Reproduce all the entries, matching the original word for word.

--*--

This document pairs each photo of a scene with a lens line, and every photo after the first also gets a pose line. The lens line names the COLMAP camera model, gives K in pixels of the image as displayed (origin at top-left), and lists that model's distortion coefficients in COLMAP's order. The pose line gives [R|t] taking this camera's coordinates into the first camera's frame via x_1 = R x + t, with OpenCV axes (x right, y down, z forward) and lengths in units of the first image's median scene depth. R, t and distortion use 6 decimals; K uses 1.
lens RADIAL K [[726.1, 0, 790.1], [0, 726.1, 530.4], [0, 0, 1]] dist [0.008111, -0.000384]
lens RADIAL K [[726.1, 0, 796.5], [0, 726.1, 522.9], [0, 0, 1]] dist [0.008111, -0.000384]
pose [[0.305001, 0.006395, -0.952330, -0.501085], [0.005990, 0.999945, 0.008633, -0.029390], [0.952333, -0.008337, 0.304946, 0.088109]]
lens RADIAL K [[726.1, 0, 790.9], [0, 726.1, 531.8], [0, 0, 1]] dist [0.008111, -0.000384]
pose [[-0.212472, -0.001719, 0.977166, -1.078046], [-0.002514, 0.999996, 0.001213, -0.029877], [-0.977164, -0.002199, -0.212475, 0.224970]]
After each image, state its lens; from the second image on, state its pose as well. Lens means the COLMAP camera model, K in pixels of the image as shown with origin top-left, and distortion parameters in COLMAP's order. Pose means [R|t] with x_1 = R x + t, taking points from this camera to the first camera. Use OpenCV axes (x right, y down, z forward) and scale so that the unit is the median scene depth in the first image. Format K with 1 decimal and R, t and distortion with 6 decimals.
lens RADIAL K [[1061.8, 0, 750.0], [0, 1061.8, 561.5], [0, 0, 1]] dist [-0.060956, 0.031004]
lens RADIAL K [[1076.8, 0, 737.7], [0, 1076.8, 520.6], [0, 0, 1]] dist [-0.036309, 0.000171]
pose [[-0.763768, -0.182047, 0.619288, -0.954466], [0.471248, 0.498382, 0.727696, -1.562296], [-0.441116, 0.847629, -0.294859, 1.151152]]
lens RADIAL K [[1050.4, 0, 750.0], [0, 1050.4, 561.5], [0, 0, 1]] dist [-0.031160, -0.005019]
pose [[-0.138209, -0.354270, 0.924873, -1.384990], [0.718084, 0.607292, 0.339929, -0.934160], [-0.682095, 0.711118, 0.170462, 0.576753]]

--*--

Result:
This document pairs each photo of a scene with a lens line, and every photo after the first also gets a pose line. The lens line names the COLMAP camera model, gives K in pixels of the image as displayed (origin at top-left), and lists that model's distortion coefficients in COLMAP's order. The pose line gives [R|t] taking this camera's coordinates into the first camera's frame via x_1 = R x + t, with OpenCV axes (x right, y down, z forward) and lengths in units of the first image's median scene depth. R, t and distortion use 6 decimals; K uses 1.
lens RADIAL K [[726.1, 0, 790.1], [0, 726.1, 530.4], [0, 0, 1]] dist [0.008111, -0.000384]
lens RADIAL K [[726.1, 0, 796.5], [0, 726.1, 522.9], [0, 0, 1]] dist [0.008111, -0.000384]
pose [[0.305001, 0.006395, -0.952330, -0.501085], [0.005990, 0.999945, 0.008633, -0.029390], [0.952333, -0.008337, 0.304946, 0.088109]]
lens RADIAL K [[726.1, 0, 790.9], [0, 726.1, 531.8], [0, 0, 1]] dist [0.008111, -0.000384]
pose [[-0.212472, -0.001719, 0.977166, -1.078046], [-0.002514, 0.999996, 0.001213, -0.029877], [-0.977164, -0.002199, -0.212475, 0.224970]]
After each image, state its lens; from the second image on, state its pose as well. Lens means the COLMAP camera model, K in pixels of the image as shown with origin top-left, and distortion parameters in COLMAP's order. Pose means [R|t] with x_1 = R x + t, taking points from this camera to the first camera. Use OpenCV axes (x right, y down, z forward) and scale so that the unit is the median scene depth in the first image. Format K with 1 decimal and R, t and distortion with 6 decimals.
lens RADIAL K [[1061.8, 0, 750.0], [0, 1061.8, 561.5], [0, 0, 1]] dist [-0.060956, 0.031004]
lens RADIAL K [[1076.8, 0, 737.7], [0, 1076.8, 520.6], [0, 0, 1]] dist [-0.036309, 0.000171]
pose [[-0.763768, -0.182047, 0.619288, -0.954466], [0.471248, 0.498382, 0.727696, -1.562296], [-0.441116, 0.847629, -0.294859, 1.151152]]
lens RADIAL K [[1050.4, 0, 750.0], [0, 1050.4, 561.5], [0, 0, 1]] dist [-0.031160, -0.005019]
pose [[-0.138209, -0.354270, 0.924873, -1.384990], [0.718084, 0.607292, 0.339929, -0.934160], [-0.682095, 0.711118, 0.170462, 0.576753]]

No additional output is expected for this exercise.